**What the exercise asks:** Your answer should be exactly the lines from the one that contains "line: (46, 95) -> (44, 97), dashed -> solid" through the final line of the entries below, and nothing else.

**Records supplied:**
== Segment start ==

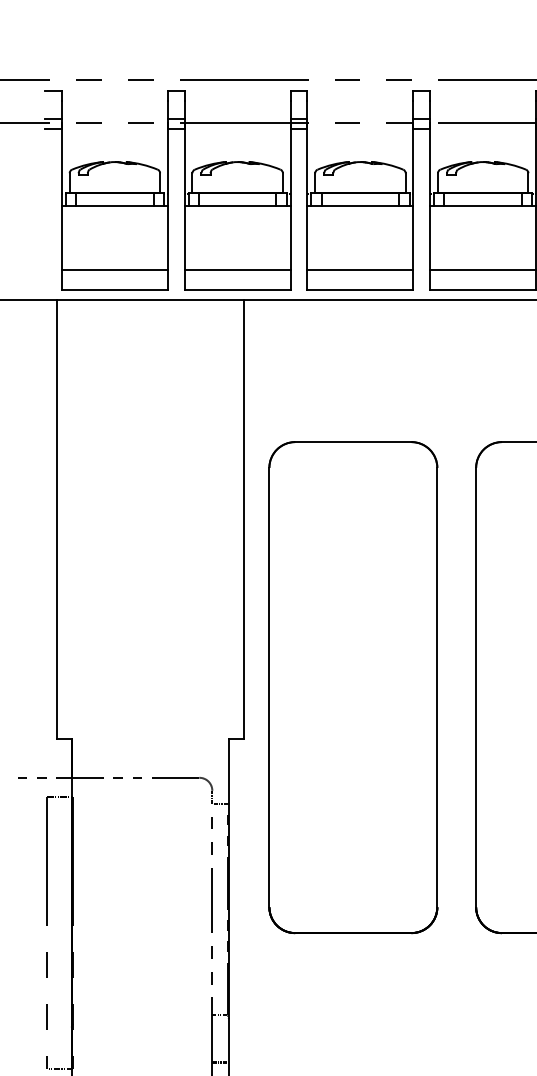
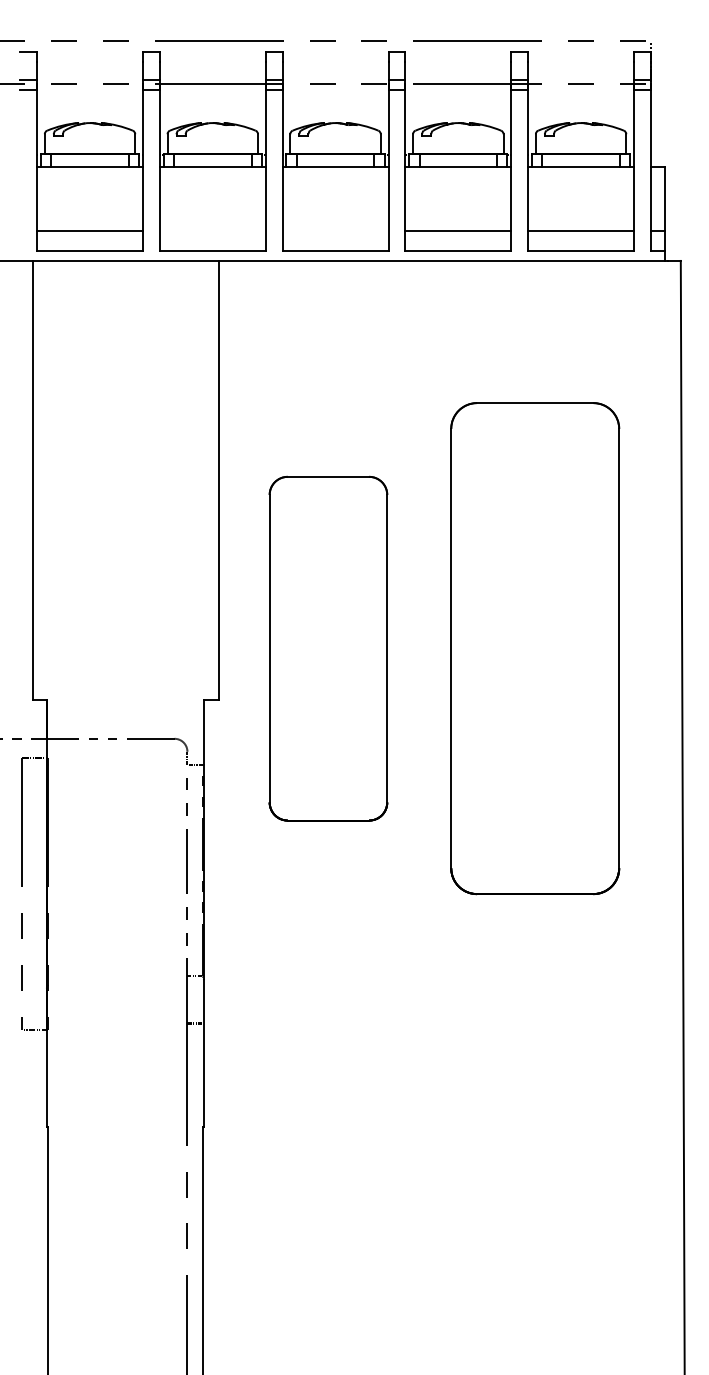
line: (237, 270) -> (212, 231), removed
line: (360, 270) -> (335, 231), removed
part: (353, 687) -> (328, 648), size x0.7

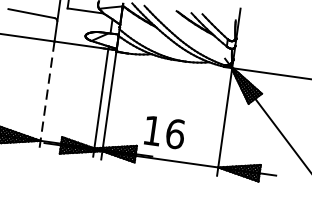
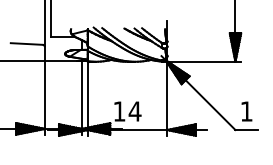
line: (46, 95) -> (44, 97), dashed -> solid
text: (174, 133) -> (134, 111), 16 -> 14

== Segment end ==

**Reply:**
line: (46, 95) -> (44, 97), dashed -> solid
text: (174, 133) -> (134, 111), 16 -> 14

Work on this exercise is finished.